Normality test in data with multiple treatments


I have to test for normality to know if I go the ANOVA route or the Kruskal-Wallis route and I don't know how to go about it. I have an experiment with the setup shown in the attached image. I have several treatments, within each treatment I may or may not have independent reactors (depending on the variable in question) and within each reactor I have several samples. The object of my research are the DIFFERENCES BETWEEN TREATMENTS, not between reactors Where and with what data should I test for normality?

1.- I think "Situation A" is simple (I emphasize "think" and "simple"): I take all samples within a given treatment and determine their normality; if they are normal, then I move on to the next treatment, take all its samples and determine, and repeat until all treatments are independently normal (ANOVA) or until one is not (transformation and repeat process; if still not normal, use Kruskal-Wallis)

2.- Situation B is much more complex (for me, anyway). As my interest are the differences between treatments, I would apply my normality analysis at the Treatment level, but with what data? The average value of each reactor within the treatment? Or each and every sample within the given treatment (no averages)? Furthermore, if I go for residual analysis, how should I calculate the residuals within each treatment, each sample VS the average of the reactor they were taken from or each sample VS the average of the whole treatment?

For starters, I wish to use Shapiro-Wilk and skewness on the actual numerical values and Q-Q plots constructed with the residuals. Is there any non-visual test for residuals? For example, could I also apply Shapiro-Wilk on the residuals? Would that make sense?

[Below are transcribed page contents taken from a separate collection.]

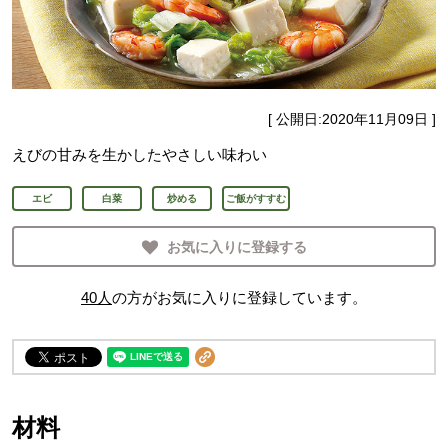
[ 公開日:
2020年11月09日
]
えびの甘みを生かしたやさしい味わい
エビ
白菜
炒める
ご飯がすすむ
お気に入りに登録する
40
人
の方がお気に入りに登録しています。
材料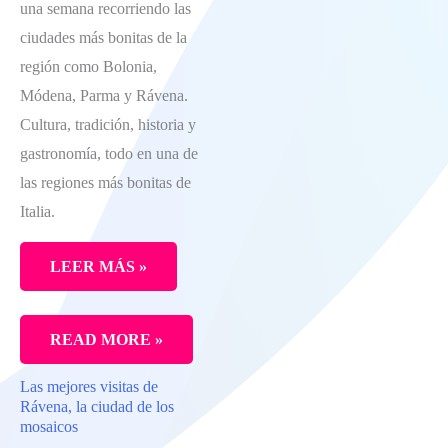
una semana recorriendo las
ciudades más bonitas de la
región como Bolonia,
Módena, Parma y Rávena.
Cultura, tradición, historia y
gastronomía, todo en una de
las regiones más bonitas de
Italia.
LEER MÁS »
LA
READ MORE »
MEJOR
Las mejores visitas de
RUTA
Rávena, la ciudad de los
PARA
mosaicos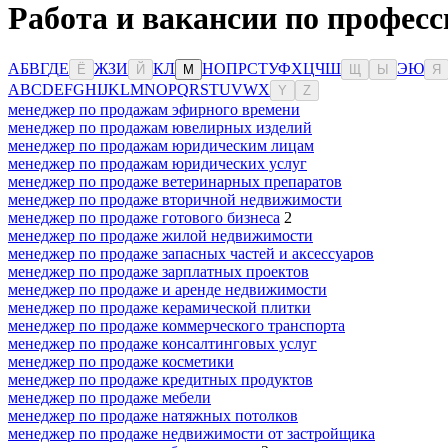
Работа и вакансии по профес
А
Б
В
Г
Д
Е
Ж
З
И
К
Л
Н
О
П
Р
С
Т
У
Ф
Х
Ц
Ч
Ш
Э
Ю
Ё
Й
М
Щ
Ы
Я
A
B
C
D
E
F
G
H
I
J
K
L
M
N
O
P
Q
R
S
T
U
V
W
X
Y
Z
менеджер по продажам эфирного времени
менеджер по продажам ювелирных изделий
менеджер по продажам юридическим лицам
менеджер по продажам юридических услуг
менеджер по продаже ветеринарных препаратов
менеджер по продаже вторичной недвижимости
менеджер по продаже готового бизнеса
2
менеджер по продаже жилой недвижимости
менеджер по продаже запасных частей и аксессуаров
менеджер по продаже зарплатных проектов
менеджер по продаже и аренде недвижимости
менеджер по продаже керамической плитки
менеджер по продаже коммерческого транспорта
менеджер по продаже консалтинговых услуг
менеджер по продаже косметики
менеджер по продаже кредитных продуктов
менеджер по продаже мебели
менеджер по продаже натяжных потолков
менеджер по продаже недвижимости от застройщика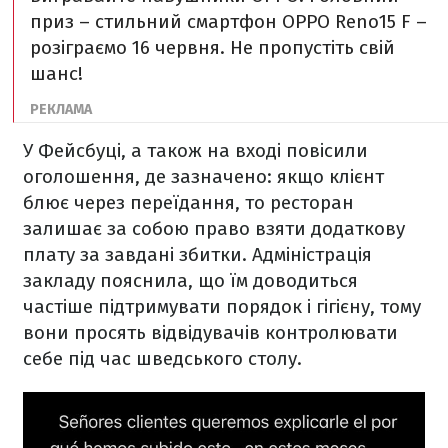
приз – стильний смартфон ОРРО Reno15 F –
розіграємо 16 червня. Не пропустіть свій
шанс!
У Фейсбуці, а також на вході повісили
оголошення, де зазначено: якщо клієнт
блює через переїдання, то ресторан
залишає за собою право взяти додаткову
плату за завдані збитки. Адміністрація
закладу пояснила, що їм доводиться
частіше підтримувати порядок і гігієну, тому
вони просять відвідувачів контролювати
себе під час шведського столу.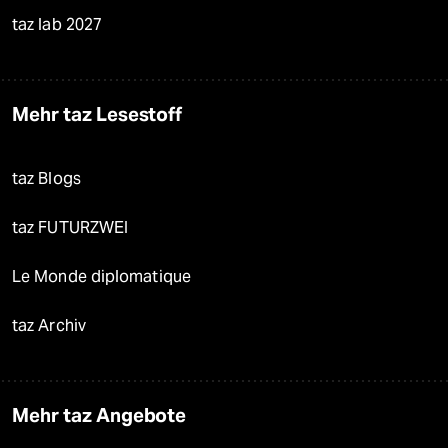
taz lab 2027
Mehr taz Lesestoff
taz Blogs
taz FUTURZWEI
Le Monde diplomatique
taz Archiv
Mehr taz Angebote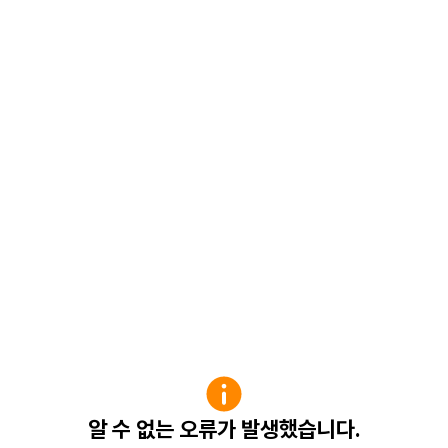
알 수 없는 오류가 발생했습니다.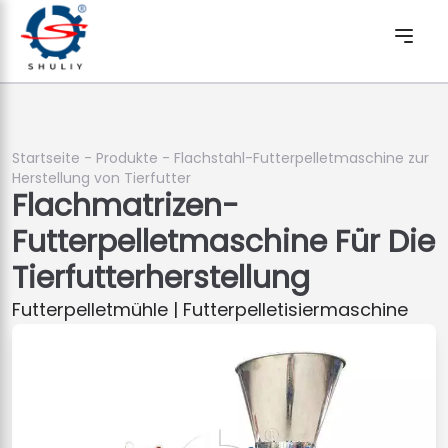
Startseite
-
Produkte
-
Flachstahl-Futterpelletmaschine zur
Herstellung von Tierfutter
Flachmatrizen-
Futterpelletmaschine Für Die
Tierfutterherstellung
Futterpelletmühle | Futterpelletisiermaschine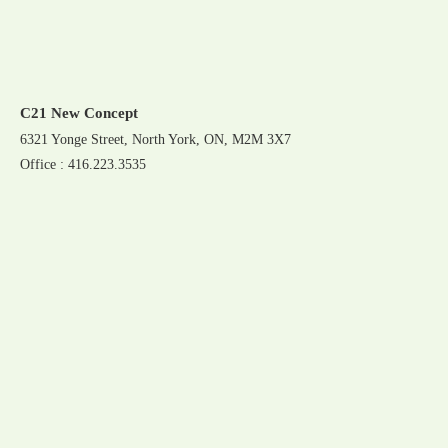
C21 New Concept
6321 Yonge Street, North York, ON, M2M 3X7
Office : 416.223.3535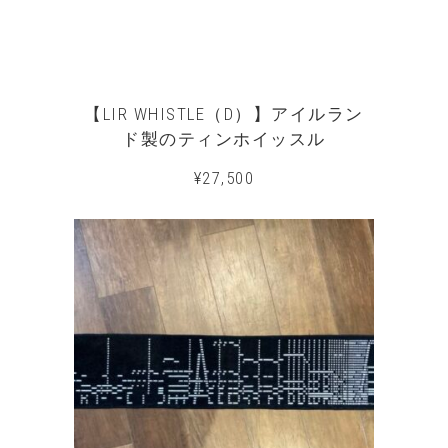
【LIR WHISTLE（D）】アイルラン
ド製のティンホイッスル
¥
27,500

I know there are considerations on the sample size and I know its a very candid discussion if one should even test for normality because of this and how to go about it. I just need to know how to go about this within the context of my question and the structure of my experiment, I know it's reprehensible that I don't want to go in depth into the why's and how's of statistics but I've tried to find an answer and have not been able to get anything done so far.



Well-Known Member
The normality applies to the residuals, not the data itself.
Many folk are happy with looking at a normal plot of all the residuals as a group. If there is a strong pattern away from the straight line, then this may indicate that the model can be improved with a transformation, say, rather than using a non parametric test on a weaker model. A second "eye" test is to plot all the residuals as a group against the predicted values. There should be no obvious pattern here. In my opinion formal tests are of limited value.
In situation A use the residuals from the ANOVA. In situation B, the samples are nested in the reactors so the test values are the average of the samples from each reactor.